Figure 5: Short circuit current and response time with active VCE (SAT) monitoring
Figure 5 shows the short-circuit transients with activated IC over-voltage protection. Due to the high switching speed and optimised circuit layout required in SiC-based designs, the blanking time can be significantly shorter than with IGBT circuits. For SiC devices, CB is typically selected with less than 100pF and the blanking time can be as low as 200ns to reduce the driver IC’s overall response time and protect the SiC MOSFETs. According to the results, each of the three ICs that were tested can protect the SiC MOSFET within one to 4µs during shoot-through. They also provide functions for slow turn-off under short-circuit conditions to protect MOSFETs and driver ICs.
The MOSFETs were tested under short-circuit conditions in both single device and half-bridge configurations with the gate driver IC that exhibited the slowest response time. With the half-bridge, the upper device remains switched on throughout the entire transient and the lower device is driven by a gate driver with an over-voltage function.
The results show that the MOSFET can be safely switched off under both conditions. The DC link voltage in the half-bridge is shared by both devices and the actual voltage per device is considerably lower than that of the DC bus voltage. This offers more margin for the protective circuit’s reaction time. If both the lower and upper devices provide protection functions, each can protect the entire circuit.
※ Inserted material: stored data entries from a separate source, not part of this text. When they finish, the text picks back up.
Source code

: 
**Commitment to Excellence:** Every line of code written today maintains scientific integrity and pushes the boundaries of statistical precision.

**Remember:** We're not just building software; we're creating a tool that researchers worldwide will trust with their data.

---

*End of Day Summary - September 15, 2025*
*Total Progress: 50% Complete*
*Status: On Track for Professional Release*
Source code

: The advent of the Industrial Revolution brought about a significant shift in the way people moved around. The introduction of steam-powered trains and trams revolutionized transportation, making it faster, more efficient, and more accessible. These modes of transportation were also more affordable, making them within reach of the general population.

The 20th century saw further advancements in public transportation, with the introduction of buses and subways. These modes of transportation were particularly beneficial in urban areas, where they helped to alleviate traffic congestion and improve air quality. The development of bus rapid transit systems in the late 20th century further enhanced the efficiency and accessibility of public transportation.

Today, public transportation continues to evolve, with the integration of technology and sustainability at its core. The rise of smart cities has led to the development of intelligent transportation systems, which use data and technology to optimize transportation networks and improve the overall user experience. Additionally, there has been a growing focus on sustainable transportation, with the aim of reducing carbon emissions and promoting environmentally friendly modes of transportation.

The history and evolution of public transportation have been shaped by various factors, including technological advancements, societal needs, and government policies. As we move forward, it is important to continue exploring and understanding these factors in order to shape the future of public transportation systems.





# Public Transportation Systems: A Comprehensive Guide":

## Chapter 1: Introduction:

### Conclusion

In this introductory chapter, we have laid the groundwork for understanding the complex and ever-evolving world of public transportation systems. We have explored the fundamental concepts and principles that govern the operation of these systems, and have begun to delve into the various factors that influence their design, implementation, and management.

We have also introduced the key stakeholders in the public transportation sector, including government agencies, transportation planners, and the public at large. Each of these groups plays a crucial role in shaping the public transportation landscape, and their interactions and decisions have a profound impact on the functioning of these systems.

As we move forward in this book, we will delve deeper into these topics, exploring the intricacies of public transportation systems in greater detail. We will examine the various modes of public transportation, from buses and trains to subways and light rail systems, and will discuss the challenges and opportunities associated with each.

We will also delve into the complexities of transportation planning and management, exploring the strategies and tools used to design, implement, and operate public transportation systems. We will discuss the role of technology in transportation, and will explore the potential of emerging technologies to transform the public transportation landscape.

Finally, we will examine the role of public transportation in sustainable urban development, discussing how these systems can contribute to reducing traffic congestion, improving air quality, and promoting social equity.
The study shows that the short-circuit peak current and withstand time of 1,200V, 80mΩ SiC MOSFETs are heavily dependent on drain voltage and gate voltage, but independent of housing temperature and switching speed. Commercial IGBT drivers with over-voltage protection can effectively protect SiC MOSFETs, with proper circuit design and integration techniques under real short-circuit conditions, both with a single device and in half-bridge configuration.